A chain of title is legally defined as the official record of ownership of a property. For the most part, the term is used to refer to real estate documentation in which the “chain” is established in reverse order beginning with the current owner and ending with the original owner. A chain of title may also represent a history of the transfer of ownership to intellectual property in order to demonstrate proprietary rights to a film, piece of music, or other materials protected by copyright.
In terms of real estate, a title company constructs the title report by researching the archives of the county clerk or registrar of deeds. This document is necessary to prove that the current owner has the exclusive right to sell the property to another party and is revised each time ownership of the property is transferred or amended. Also known as an abstract of title, this record is also required to obtain title insurance to protect against financial loss or liability due to errors in the title report, or in the event the property is not eligible for transfer due to a lien. The language used in title reports to describe these events typically includes the phrases “conveyances” and “encumbrances.”
A chain of title may also be used to show existing or equitable non-possession interests in specific rights to a property, such as hunting, farming, or timber rights. Other rights outside of possession or ownership include easements, which grant another party the legal use of the property for a specific purpose. Examples of common easements described in title reports include access and development rights to a utility company for the purpose of maintaining utility lines and making related structural improvements. In other cases, a neighboring property may be granted an easement in a title due to both properties sharing a common entrance or exit route, like a driveway.
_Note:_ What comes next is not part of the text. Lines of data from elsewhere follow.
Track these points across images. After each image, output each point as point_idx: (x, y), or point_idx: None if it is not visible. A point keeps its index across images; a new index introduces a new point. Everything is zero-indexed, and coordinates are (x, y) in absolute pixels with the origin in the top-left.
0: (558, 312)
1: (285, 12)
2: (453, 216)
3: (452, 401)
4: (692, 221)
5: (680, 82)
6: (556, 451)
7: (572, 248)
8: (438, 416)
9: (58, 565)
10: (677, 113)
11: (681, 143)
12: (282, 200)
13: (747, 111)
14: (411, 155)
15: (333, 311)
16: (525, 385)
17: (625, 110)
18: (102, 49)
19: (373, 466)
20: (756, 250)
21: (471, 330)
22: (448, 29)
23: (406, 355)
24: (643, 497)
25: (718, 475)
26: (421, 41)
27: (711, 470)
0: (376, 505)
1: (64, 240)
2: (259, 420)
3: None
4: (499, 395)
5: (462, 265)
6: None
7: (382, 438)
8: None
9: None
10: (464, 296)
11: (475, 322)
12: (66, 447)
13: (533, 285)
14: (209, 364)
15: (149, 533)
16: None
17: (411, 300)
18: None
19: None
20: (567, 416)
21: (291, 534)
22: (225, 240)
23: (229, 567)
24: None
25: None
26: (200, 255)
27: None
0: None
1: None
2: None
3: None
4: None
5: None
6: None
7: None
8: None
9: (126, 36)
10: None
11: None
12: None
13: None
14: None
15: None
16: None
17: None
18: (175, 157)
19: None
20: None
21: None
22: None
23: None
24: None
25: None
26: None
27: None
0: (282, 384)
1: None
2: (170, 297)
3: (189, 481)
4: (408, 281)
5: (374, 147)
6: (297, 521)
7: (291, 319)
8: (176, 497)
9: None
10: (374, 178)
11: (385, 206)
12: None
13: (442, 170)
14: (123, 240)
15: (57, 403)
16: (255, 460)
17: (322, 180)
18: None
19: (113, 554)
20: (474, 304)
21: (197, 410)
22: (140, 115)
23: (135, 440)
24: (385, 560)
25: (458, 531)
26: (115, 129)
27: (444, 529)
Establishing a chain of title in intellectual property usually involves several more components to clearly show and validate present ownership. For instance, claiming ownership to a literary work or musical composition typically requires copyright verification. In the case of films and movies, participating actors are asked to sign a release to allow the commercial distribution of their likeness. Similarly, other contributors, such as choreographers and animation artists, release the right of publicity to their works. In contrast to a real property title report being covered by title insurance, however, an intellectual property chain of title is guaranteed by proof of errors and omission insurance.